### SECTION DU DOCUMENT:
%%

Charles Gave a poursuivi ses études à Toulouse où il a passé un DESS d’économie et obtenu le diplôme de l’Institut des sciences politiques. Il est ensuite parti aux Etats-Unis pour un MBA de finance et gestion, avant de créer plusieurs affaires.
Très proche du regretté André Daguin, Charles Gave a partagé avec lui quelques souvenirs mémorables autour de la gastronomie et du rugby. Au chapitre des anecdotes : « Je me souviens d’un match de rugby entre Auch et Tarbes, en compagnie d’André Daguin. Un énorme derby à l’époque. Alors qu’un joueur de Tarbes restait au sol, KO, le joueur d’Auch qui lui avait mis la mandale est tombé à son tour. J’ai alors demandé à André une explication et il m’a dit : ‘il a dû se faire mal à la maing’. Il était parfait ».

%%

### EXTRAITS DES DONNÉES:
%%

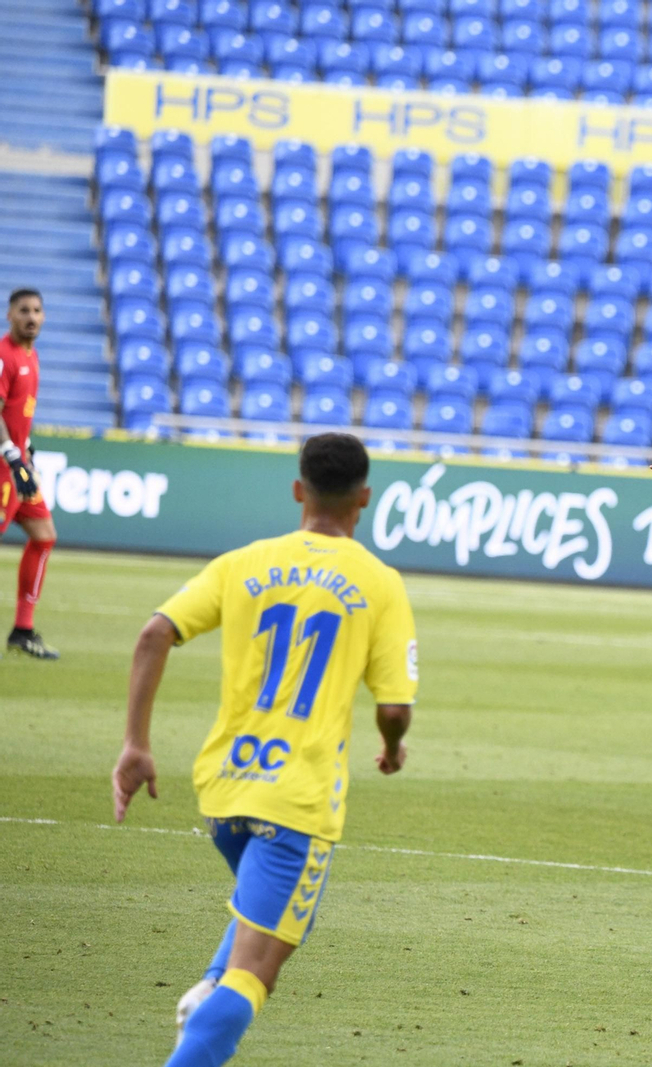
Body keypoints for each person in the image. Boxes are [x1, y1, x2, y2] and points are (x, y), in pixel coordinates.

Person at [110, 433, 419, 1067]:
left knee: (266, 920)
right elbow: (393, 708)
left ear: (299, 489)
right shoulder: (379, 582)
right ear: (365, 497)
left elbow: (154, 634)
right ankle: (211, 1016)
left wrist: (136, 743)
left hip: (225, 791)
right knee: (256, 975)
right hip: (298, 801)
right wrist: (393, 749)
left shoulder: (244, 563)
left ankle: (208, 990)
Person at [1, 288, 59, 659]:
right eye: (24, 310)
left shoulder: (31, 355)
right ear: (9, 315)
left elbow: (18, 413)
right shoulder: (4, 356)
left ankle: (23, 631)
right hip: (5, 468)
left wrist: (27, 451)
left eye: (37, 310)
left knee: (44, 536)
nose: (31, 317)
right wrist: (12, 456)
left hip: (18, 468)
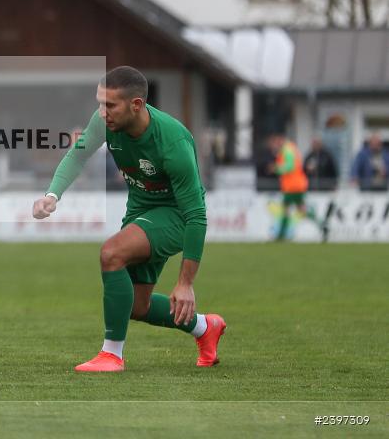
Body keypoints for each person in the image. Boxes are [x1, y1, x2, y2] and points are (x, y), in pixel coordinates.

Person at [32, 66, 225, 373]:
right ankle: (205, 327)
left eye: (110, 105)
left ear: (136, 105)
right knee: (136, 306)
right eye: (99, 103)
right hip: (140, 209)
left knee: (112, 253)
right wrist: (52, 195)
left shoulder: (172, 142)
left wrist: (185, 283)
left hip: (175, 215)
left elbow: (196, 215)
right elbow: (78, 155)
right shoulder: (104, 122)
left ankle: (111, 355)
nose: (101, 112)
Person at [267, 132, 322, 241]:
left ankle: (281, 235)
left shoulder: (287, 149)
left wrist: (276, 169)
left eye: (275, 142)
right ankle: (322, 224)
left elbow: (290, 166)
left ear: (280, 139)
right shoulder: (287, 149)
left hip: (293, 186)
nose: (274, 145)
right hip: (295, 185)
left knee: (286, 209)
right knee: (301, 210)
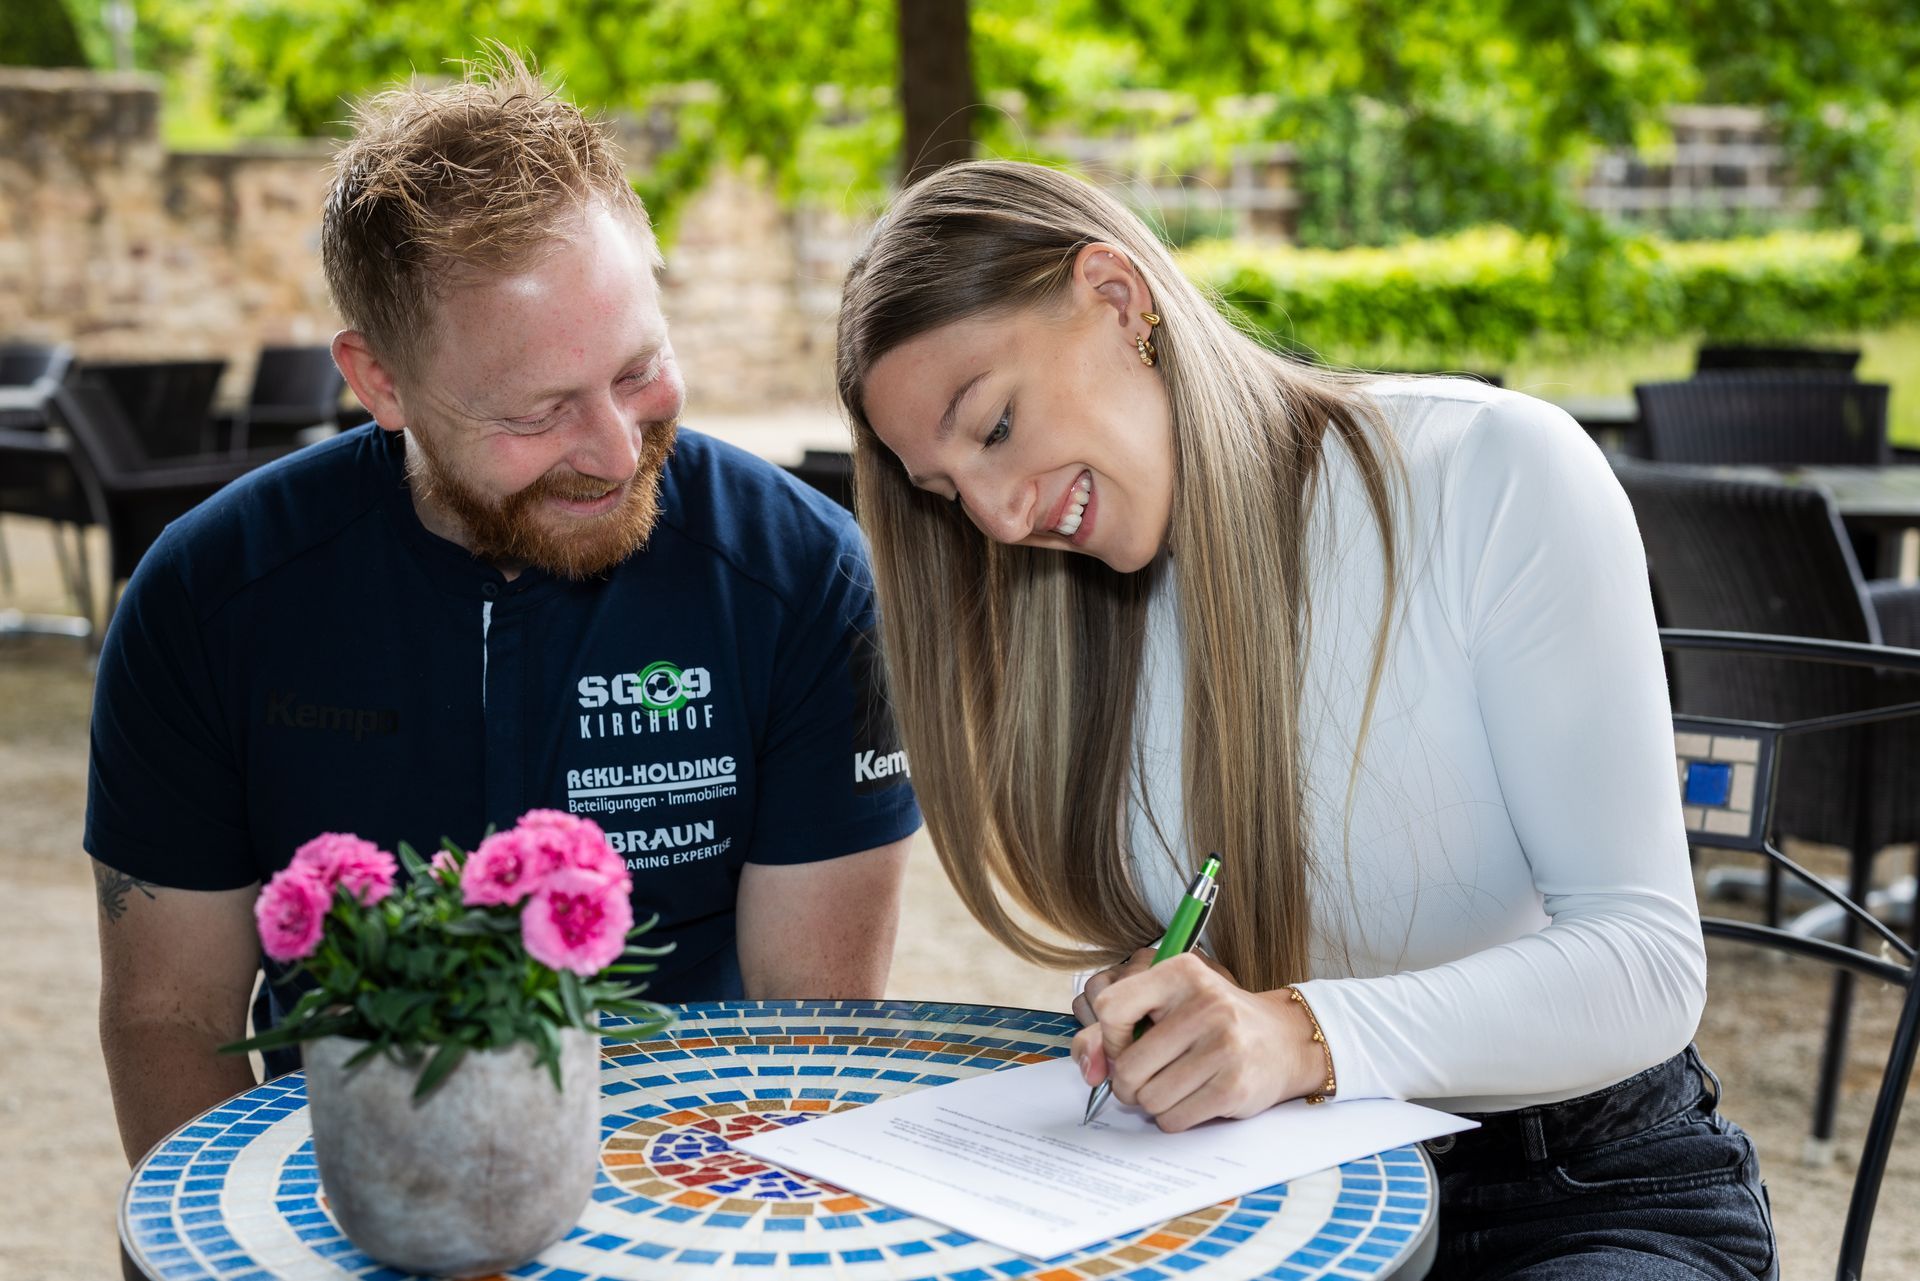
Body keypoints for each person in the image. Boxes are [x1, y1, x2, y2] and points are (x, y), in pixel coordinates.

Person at [834, 160, 1775, 1279]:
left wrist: (1295, 1035)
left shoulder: (1487, 470)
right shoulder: (1077, 613)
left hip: (1585, 1193)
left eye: (994, 427)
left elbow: (1647, 965)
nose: (996, 519)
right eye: (946, 495)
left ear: (1119, 302)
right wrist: (1170, 1009)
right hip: (1282, 1189)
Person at [85, 51, 920, 1166]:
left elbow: (812, 1033)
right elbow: (171, 1017)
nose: (614, 451)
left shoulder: (804, 578)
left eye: (639, 369)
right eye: (537, 413)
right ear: (379, 382)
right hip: (349, 1191)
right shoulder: (206, 598)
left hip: (693, 1180)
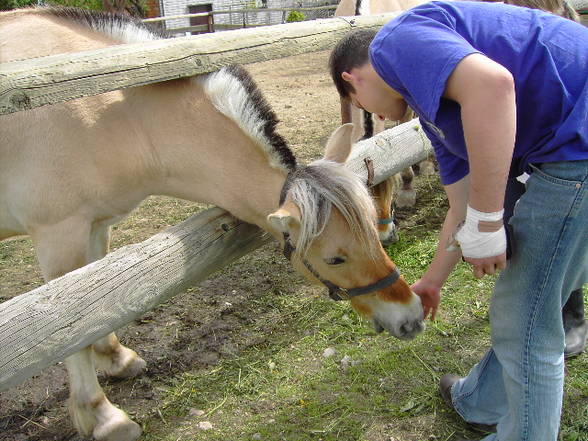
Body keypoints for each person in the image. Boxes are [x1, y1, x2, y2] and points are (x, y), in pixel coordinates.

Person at [329, 2, 588, 441]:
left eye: (360, 106)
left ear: (352, 79)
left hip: (575, 151)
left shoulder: (394, 42)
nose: (381, 118)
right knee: (536, 295)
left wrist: (489, 224)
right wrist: (432, 282)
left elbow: (494, 84)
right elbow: (461, 208)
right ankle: (479, 403)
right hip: (570, 147)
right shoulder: (438, 116)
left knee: (525, 313)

%%

### PROBLÈME À RÉSOUDRE:
Rédigez la suite du texte consacré à Charles Gave, à partir de sa dernière phrase. Les données n'interviennent en rien ici.

### RÉPONSE PRODUITE:
« Il y a une autre attache qui s'est créée avec le Pays Basque plus récemment. Avec Louis, mon fils, il y a quelques années, nous avons décidé de relancer le Biarritz Olympique. Nous sommes tous les deux des gens de rugby. Je l'ai découvert à la fac à Toulouse, j'ai adoré. Mon fils, encore plus. Il était président du principal club à Hong Kong et il continue à jouer dans un club au Canada, avec des bûcherons canadiens. Après tout, pour un catholique, le rugby, c'est le seul sport évangélique, parce que, comme dans l'Évangile, il vaut mieux donner que recevoir (rires) ».